Task requirements:
Your task is to gather the lines below that hold the string "ABUS".
═══ Entries shown
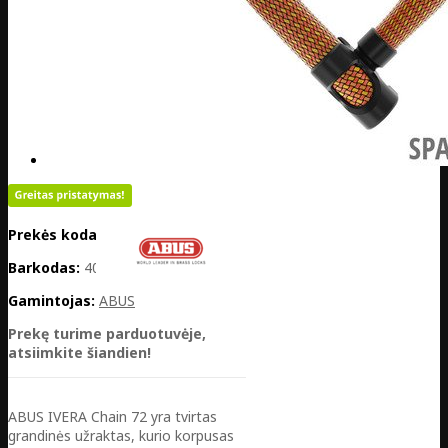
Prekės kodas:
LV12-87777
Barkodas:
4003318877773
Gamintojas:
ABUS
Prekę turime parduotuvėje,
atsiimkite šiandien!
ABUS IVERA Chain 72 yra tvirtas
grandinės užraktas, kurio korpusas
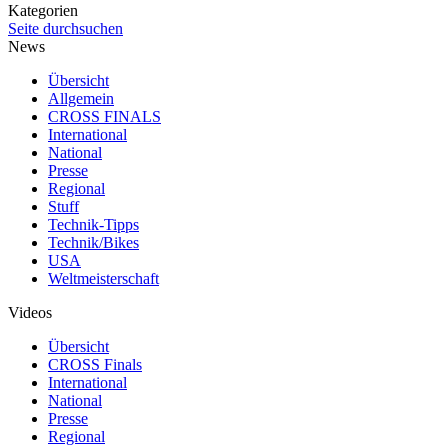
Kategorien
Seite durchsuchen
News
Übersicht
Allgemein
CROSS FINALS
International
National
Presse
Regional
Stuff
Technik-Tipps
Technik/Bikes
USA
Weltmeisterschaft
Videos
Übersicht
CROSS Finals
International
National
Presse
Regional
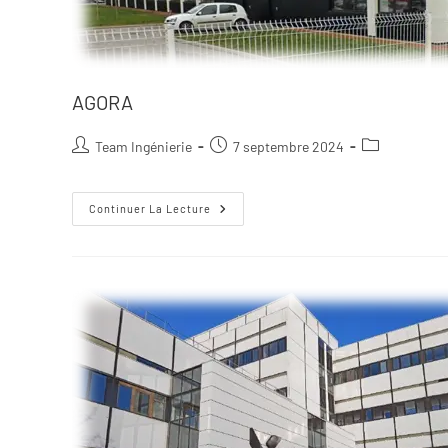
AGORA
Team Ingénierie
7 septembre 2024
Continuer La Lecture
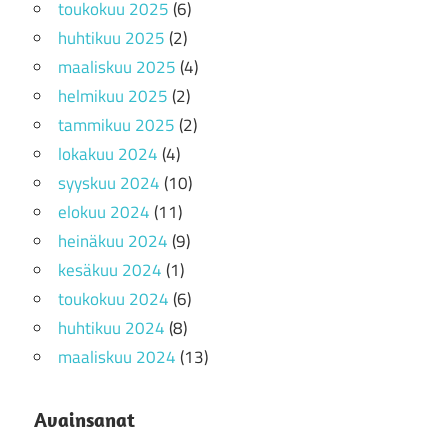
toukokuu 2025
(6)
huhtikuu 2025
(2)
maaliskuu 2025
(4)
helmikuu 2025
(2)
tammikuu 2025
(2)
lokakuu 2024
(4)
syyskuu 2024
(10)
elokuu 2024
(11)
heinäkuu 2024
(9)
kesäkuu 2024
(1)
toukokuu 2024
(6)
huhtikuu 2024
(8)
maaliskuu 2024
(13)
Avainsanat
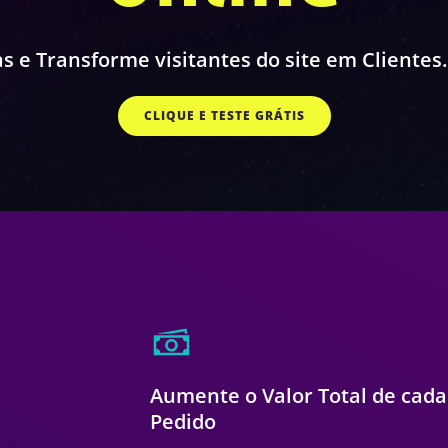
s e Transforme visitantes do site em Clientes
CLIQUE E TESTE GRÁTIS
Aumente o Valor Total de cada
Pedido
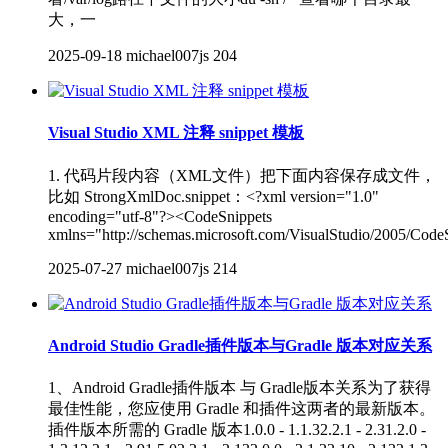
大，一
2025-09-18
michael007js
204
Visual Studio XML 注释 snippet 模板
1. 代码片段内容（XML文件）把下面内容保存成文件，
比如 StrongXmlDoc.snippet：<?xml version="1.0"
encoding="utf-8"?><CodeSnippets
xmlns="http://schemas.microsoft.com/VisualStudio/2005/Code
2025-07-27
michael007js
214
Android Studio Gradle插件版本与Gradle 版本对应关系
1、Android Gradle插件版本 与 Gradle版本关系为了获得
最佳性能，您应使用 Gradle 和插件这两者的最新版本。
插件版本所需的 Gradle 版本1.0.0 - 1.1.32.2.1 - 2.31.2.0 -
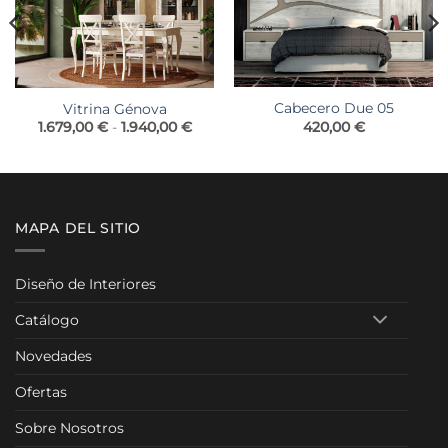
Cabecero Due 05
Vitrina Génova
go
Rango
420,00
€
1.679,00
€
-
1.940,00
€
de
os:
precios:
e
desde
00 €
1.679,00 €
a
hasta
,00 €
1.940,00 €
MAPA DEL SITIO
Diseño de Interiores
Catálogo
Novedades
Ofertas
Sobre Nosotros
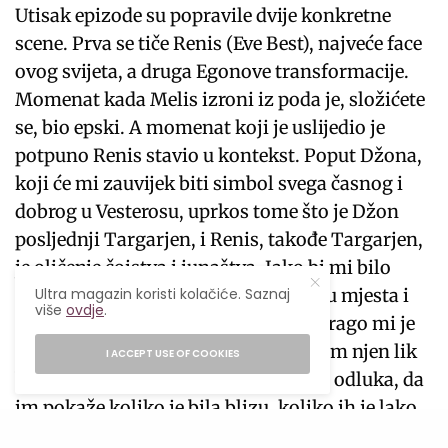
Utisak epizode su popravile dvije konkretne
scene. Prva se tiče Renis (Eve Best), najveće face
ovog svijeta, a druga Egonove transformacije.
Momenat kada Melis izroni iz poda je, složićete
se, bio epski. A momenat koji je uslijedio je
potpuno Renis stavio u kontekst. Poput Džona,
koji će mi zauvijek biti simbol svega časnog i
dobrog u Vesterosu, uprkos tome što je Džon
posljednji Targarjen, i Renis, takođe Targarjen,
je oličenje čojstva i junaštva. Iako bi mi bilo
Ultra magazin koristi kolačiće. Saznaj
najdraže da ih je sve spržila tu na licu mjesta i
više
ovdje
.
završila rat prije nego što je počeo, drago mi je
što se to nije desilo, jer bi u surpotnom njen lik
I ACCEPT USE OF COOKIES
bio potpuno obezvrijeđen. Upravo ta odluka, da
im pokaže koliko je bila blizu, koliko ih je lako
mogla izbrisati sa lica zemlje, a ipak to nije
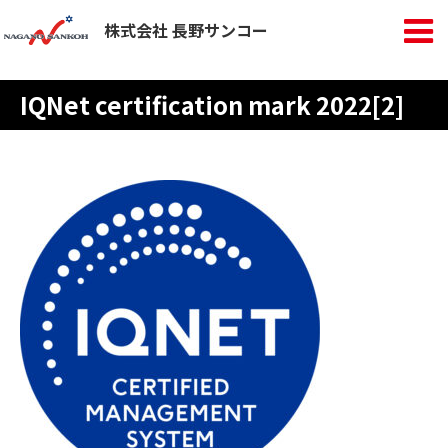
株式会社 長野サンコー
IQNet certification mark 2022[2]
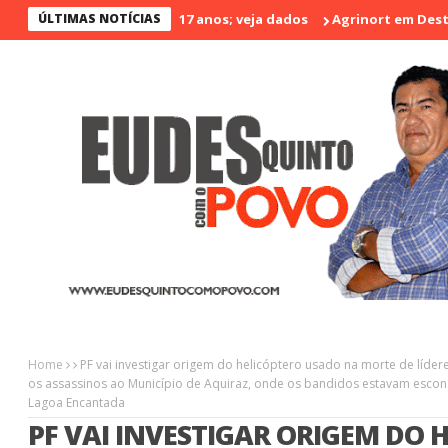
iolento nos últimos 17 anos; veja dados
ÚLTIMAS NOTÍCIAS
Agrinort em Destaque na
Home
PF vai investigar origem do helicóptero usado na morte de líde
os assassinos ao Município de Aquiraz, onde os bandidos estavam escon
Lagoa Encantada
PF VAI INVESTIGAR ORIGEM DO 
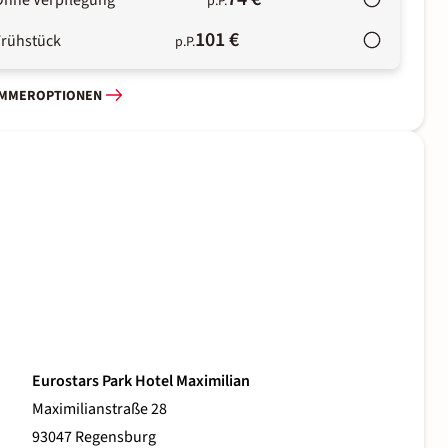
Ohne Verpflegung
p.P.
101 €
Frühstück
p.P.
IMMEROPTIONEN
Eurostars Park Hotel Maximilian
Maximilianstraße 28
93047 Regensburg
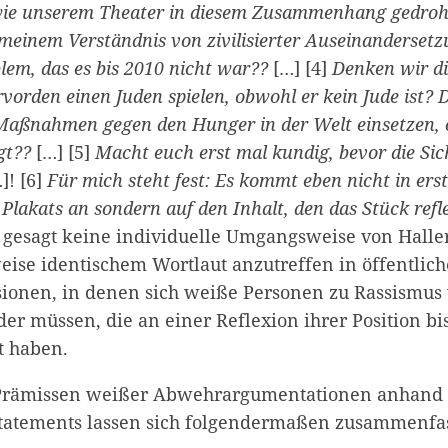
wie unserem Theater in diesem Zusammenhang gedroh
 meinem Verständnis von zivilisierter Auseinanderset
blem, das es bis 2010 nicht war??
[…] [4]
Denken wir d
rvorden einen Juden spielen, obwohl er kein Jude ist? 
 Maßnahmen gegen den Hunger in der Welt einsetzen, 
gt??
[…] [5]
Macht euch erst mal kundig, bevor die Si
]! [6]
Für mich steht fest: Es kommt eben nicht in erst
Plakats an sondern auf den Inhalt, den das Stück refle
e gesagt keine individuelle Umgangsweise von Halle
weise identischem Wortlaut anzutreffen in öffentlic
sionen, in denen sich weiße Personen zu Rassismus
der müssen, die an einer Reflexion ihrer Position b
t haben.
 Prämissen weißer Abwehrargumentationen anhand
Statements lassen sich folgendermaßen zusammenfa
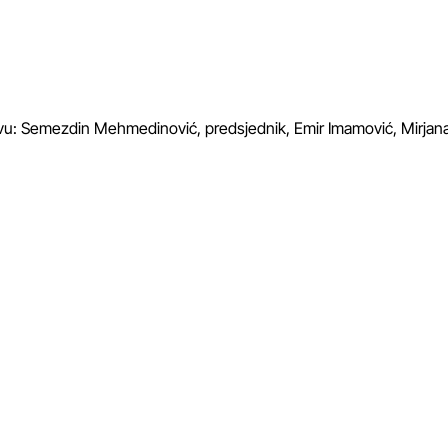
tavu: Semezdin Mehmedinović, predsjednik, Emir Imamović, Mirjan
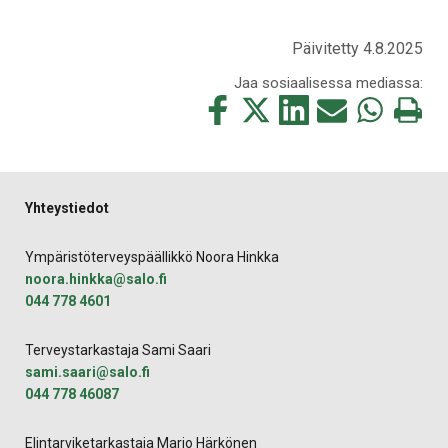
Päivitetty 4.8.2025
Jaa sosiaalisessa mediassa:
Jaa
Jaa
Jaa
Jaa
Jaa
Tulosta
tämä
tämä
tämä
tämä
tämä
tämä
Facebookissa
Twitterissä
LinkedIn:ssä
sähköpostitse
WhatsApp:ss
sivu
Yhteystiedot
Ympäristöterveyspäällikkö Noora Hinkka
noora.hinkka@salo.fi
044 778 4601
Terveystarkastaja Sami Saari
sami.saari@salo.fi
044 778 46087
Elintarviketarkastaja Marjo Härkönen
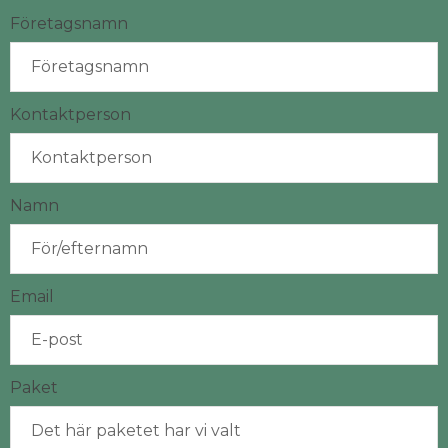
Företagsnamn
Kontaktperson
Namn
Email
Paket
══════
Output of the task:
ABUS
ABUS IVERA Chain 72 yra tvirtas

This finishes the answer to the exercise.